Karary University
- Former name: Karary Academy of Technology (1996-2008)
- Type: Public
- Established: 1996; 30 years ago
- Parent institution: Sudanese Military College
- Undergraduates: Medicine; Dentistry; Pharmacy; Nursing; Radiology; Engineering; Art School;
- Postgraduates: Four batches graduated until now from medical school.
- Location: Omdurman, Khartoum, Sudan
- Website: Official website

= Karary University =

University in Omdurman, Khartoum, Sudan

The Karary University (Arabic: جامعة كرري) is a university based in the city of Omdurman in the state of Khartoum, Sudan. The university was established in 1996 as a public university funded by the Ministry of Higher Education and Scientific Research. The Karary Academy of Technology was conceived as tertiary educational institution that would prepare engineering and technological students to meet the needs of the armed forces and military industries, and to guide the relevant scientific research.
In 2011, according to Centro de Ciencias Humanas y Sociales, Madrid, the university ranked 10,494 in the world, fourth in Sudan. In Sudan, it ranked behind the University of Khartoum, Sudan University of Science and Technology, National Ribat University and ahead of the International University of Africa.

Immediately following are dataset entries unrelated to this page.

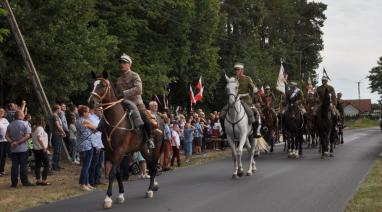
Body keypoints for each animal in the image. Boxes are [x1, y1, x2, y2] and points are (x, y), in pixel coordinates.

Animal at [88, 71, 163, 209]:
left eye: (102, 85)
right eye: (93, 85)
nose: (91, 102)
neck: (115, 119)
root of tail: (159, 118)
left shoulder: (119, 151)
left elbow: (112, 173)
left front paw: (108, 198)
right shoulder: (110, 152)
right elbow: (117, 173)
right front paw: (120, 195)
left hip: (155, 148)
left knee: (154, 165)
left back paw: (150, 190)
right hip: (143, 148)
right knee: (150, 164)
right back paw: (153, 186)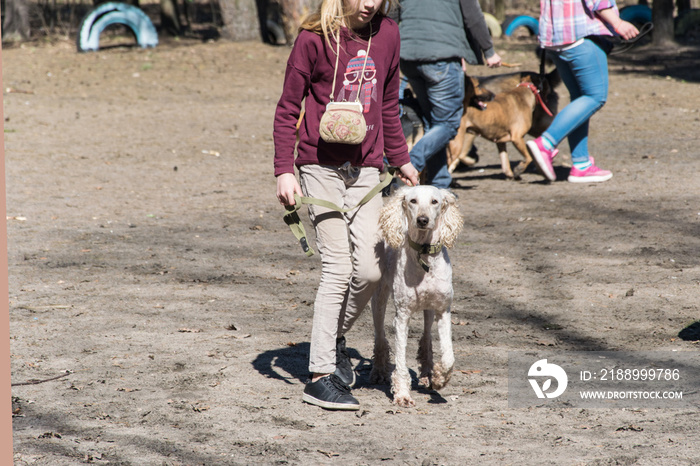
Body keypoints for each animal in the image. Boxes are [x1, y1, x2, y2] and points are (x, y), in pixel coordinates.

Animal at [370, 184, 462, 406]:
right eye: (412, 201)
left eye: (435, 202)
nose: (422, 220)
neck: (424, 253)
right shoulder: (402, 315)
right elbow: (401, 360)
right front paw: (402, 394)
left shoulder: (443, 310)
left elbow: (449, 357)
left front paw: (439, 378)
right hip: (379, 298)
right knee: (379, 335)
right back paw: (378, 370)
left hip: (429, 309)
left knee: (427, 336)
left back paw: (428, 372)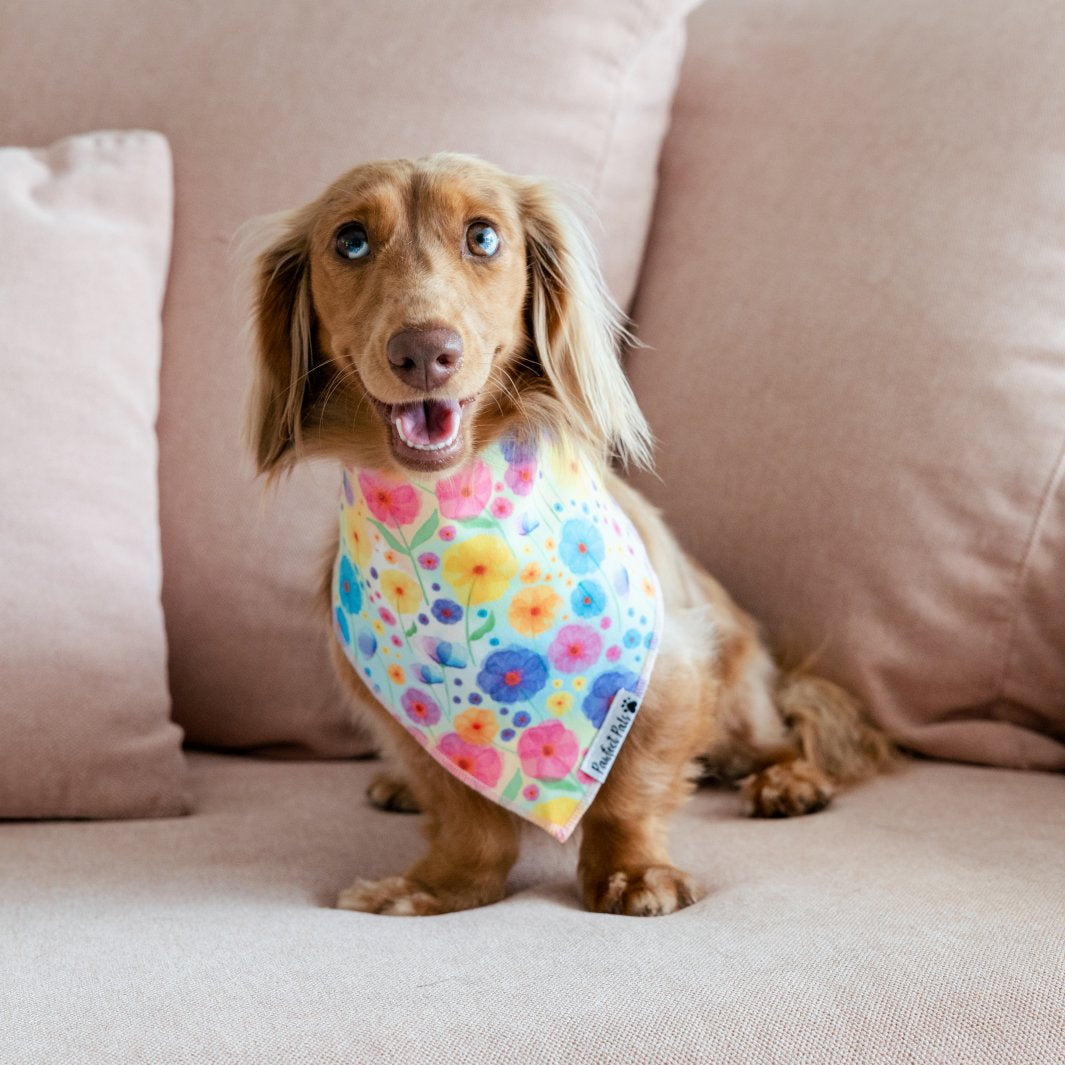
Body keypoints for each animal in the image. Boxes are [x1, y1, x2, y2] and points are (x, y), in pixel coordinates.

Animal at [244, 152, 894, 915]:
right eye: (349, 241)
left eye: (484, 237)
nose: (424, 353)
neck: (456, 520)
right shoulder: (395, 706)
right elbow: (464, 816)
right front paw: (436, 887)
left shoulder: (667, 669)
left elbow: (631, 791)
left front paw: (635, 873)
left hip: (740, 690)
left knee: (786, 738)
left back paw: (787, 780)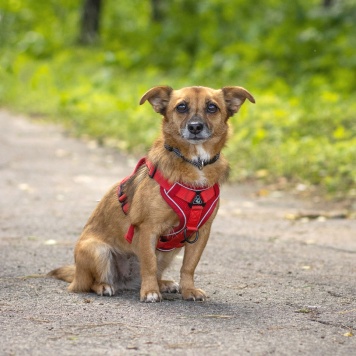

In 2006, it was approved as a university that grants a bachelor’s degrees and a diploma in military sciences. The university has a college for postgraduate studies that grants master’s and doctoral degrees. The university train student to work as first lieutenants engineers in the armed forces, as well as training holders of bachelors in previous fields from other universities military training to work as first lieutenants engineers as well, and training holders of technical diplomas military training to work as first sergeants technicians and granting them an engineering diploma in the armed forces.